*GIVEN REQUEST*.
Reproduce word for word the passage of the AFL-NFL merger article that opens with the words containing "Mention 1969 in" and closes with "starting in 1970.".

*SELECTION*.
◇ ◇ ◇ ◇

AFL-NFL Merger: What If?

Sean McCormick
4 min readJan 26, 2019
1969 would be the last ‘old’ NFL season for Baltimore’s Johnny Unitas, Pittsburgh’s Terry Hanratty and Cleveland’s Bill Nelson as their teams moved into the new AFC.

Mention 1969 in connection with professional football and most of America may think of Joe Namath’s ‘guarantee’ and his New York Jets ushering in the year with a huge Super Bowl III upset win over the 18-point favored Baltimore Colts. However, 1969 would also be the final year of separation for the NFL and the AFL as the merger agreement between the two football leagues in 1966 set up a complete merger into one league starting in 1970.

A few months after the NFL owners wiped tears from the league’s collective eyes after the AFL’s Jets proved to the nation the league had fully shed it’s ‘Mickey Mouse’ status (so prominently mentioned prior to the Packers-Chiefs meeting in Super Bowl I) and was ready to competitively match up to face even the upper echelon of NFL teams, the league held its meetings to discuss the logistics of the expanded NFL. The biggest problem facing the league was the fact the AFL had 10 teams while the NFL was a 16-team league. The cigar-chomping ‘old school’ NFL owners and the ‘upstart’ owners of the AFL had met a year earlier to discuss the same topic. The NFL suggested keeping both leagues in tact with anywhere from 30 to 50 interleague games on the schedule. The AFL counterparts scoffed at the notion. NFL Commissioner Pete Rozelle presented the proposal, which was endeared by his cigar-chomping constituency, because “it would be impossible arrive at a satisfactory division of the 26 clubs into two conferences and six divisions by negotiation.”

Essentially, this set up Rozelle’s next step which was to mix in teams of both leagues into the ‘new’ NFL. In what amounted to an intentionally stilted pick out of a hat drawing, owners of both leagues faced a scenario of two conferences with three divisions in each conference:

NFC

  1. Los Angeles (Rams), Miami (Dolphins), St. Louis (Cardinals), SanFrancisco (49ers)
  2. Green Bay (Packers), New Orleans (Saints), Pittsburgh (Steelers) San Diego (Chargers)
  3. Boston (Patriots), Cincinnati (Bengals), Denver (Broncos), Detroit (Lions) New York (Giants)

AFC

  1. Atlanta (Falcons), Buffalo (Bills), Chicago (Bears), Philadelphia (Eagles)

◇ ◇ ◇ ◇

*EXTRACTED INFORMATION*.
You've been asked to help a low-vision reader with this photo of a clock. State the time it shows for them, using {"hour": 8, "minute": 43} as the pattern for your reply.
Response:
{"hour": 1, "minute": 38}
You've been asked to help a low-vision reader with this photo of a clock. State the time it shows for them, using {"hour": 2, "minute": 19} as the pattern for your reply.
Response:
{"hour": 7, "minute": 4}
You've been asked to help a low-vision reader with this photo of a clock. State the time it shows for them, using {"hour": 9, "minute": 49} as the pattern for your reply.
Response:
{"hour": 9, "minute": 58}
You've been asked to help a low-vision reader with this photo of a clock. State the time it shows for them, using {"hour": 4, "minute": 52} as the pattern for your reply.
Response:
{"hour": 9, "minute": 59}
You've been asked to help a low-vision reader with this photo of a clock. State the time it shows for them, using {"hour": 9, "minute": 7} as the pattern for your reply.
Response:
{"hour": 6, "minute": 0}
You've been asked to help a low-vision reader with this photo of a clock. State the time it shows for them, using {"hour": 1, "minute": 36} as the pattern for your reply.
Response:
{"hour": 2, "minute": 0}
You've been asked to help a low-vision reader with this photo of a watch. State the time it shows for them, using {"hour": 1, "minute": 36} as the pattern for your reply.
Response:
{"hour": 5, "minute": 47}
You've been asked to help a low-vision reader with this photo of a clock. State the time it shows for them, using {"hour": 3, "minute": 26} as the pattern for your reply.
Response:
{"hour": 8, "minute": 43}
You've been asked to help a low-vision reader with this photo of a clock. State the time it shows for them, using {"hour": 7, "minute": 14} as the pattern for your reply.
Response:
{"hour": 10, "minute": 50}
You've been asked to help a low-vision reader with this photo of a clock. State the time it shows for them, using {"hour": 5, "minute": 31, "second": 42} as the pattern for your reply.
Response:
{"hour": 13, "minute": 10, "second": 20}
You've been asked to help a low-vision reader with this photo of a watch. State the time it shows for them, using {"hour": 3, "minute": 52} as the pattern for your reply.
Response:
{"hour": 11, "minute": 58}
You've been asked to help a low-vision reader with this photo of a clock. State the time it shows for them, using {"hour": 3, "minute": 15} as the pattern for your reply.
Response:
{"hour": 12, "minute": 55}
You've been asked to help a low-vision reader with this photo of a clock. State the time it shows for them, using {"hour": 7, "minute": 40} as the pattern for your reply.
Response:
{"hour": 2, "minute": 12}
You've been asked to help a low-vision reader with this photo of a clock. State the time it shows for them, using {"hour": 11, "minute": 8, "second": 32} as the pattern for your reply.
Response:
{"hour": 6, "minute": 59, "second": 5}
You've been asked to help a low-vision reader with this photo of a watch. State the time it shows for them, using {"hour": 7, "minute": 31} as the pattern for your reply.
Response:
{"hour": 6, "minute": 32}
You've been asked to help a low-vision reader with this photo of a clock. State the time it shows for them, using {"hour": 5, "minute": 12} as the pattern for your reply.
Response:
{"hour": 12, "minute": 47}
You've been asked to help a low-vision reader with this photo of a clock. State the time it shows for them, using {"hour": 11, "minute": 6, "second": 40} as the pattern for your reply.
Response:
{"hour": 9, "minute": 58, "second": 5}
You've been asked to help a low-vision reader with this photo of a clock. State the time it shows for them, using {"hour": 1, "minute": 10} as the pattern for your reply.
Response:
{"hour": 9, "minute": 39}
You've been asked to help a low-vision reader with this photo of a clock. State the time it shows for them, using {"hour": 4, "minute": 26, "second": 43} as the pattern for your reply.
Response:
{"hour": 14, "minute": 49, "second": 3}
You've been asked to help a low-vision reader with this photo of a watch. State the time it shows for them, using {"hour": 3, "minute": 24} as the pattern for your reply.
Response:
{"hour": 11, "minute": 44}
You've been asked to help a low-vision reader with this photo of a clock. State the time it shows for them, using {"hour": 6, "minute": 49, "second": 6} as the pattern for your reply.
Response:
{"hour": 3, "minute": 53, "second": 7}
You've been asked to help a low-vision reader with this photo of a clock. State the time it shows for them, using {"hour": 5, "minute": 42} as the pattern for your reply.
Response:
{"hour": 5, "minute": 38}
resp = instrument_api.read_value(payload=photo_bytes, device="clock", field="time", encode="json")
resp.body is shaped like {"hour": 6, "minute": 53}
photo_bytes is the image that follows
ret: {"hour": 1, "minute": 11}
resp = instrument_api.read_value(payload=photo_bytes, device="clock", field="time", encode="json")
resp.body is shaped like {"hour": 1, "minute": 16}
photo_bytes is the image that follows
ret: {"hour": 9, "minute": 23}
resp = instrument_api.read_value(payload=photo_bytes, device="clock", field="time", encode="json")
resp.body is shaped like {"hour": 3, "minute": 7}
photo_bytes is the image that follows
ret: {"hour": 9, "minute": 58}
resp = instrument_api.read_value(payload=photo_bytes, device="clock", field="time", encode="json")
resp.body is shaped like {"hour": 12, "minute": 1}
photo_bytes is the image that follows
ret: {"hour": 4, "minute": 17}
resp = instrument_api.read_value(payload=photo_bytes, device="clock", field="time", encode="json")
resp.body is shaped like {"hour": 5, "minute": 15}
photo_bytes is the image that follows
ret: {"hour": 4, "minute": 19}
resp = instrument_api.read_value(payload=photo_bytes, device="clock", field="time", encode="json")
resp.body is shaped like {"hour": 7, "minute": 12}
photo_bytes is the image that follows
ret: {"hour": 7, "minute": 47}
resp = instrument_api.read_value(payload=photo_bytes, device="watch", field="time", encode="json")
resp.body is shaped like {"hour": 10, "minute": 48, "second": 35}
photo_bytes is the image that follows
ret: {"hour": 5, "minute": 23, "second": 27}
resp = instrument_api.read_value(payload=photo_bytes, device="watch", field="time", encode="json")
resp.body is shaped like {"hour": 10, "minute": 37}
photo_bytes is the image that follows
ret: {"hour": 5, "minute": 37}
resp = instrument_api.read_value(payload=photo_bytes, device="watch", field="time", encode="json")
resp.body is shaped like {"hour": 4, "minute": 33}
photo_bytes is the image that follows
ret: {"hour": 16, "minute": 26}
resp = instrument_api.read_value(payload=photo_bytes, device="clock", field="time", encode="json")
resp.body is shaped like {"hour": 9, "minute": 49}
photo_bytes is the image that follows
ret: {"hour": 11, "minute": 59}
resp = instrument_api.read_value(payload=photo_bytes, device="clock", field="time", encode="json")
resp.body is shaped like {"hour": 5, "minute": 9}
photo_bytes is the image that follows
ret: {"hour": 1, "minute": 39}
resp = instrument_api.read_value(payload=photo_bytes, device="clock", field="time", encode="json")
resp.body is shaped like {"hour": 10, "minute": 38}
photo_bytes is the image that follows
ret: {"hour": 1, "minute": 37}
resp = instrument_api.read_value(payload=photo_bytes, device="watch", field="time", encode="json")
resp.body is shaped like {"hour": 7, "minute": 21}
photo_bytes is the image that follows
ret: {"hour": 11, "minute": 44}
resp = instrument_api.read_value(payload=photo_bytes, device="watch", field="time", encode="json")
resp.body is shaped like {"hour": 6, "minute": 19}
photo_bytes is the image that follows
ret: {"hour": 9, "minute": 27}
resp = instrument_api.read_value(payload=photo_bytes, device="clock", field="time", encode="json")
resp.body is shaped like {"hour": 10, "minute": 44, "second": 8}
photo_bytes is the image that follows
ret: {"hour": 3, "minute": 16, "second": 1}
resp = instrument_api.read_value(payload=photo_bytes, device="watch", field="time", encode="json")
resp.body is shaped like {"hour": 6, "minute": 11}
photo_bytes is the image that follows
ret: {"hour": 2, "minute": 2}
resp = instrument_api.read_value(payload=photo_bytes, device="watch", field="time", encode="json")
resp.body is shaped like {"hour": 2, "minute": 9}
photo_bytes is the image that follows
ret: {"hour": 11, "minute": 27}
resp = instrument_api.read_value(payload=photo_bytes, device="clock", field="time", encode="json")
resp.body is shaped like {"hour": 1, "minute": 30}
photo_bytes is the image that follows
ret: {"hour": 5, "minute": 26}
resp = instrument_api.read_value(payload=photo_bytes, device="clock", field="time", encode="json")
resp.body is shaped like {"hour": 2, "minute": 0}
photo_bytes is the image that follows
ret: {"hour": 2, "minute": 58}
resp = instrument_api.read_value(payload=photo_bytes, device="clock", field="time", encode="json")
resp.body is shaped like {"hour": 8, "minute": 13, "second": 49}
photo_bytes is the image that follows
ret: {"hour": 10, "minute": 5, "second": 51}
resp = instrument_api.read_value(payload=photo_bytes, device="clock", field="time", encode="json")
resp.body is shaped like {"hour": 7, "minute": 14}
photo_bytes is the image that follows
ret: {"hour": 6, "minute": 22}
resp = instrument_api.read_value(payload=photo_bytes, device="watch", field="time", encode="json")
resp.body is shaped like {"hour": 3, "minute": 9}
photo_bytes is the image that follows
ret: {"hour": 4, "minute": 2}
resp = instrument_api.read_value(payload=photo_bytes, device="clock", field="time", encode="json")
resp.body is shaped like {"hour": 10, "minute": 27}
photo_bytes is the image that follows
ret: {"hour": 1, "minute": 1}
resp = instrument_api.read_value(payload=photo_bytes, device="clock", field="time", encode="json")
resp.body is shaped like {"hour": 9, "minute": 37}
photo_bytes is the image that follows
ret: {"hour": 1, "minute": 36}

◇ ◇ ◇ ◇

*RESULT*.
Mention 1969 in connection with professional football and most of America may think of Joe Namath’s ‘guarantee’ and his New York Jets ushering in the year with a huge Super Bowl III upset win over the 18-point favored Baltimore Colts. However, 1969 would also be the final year of separation for the NFL and the AFL as the merger agreement between the two football leagues in 1966 set up a complete merger into one league starting in 1970.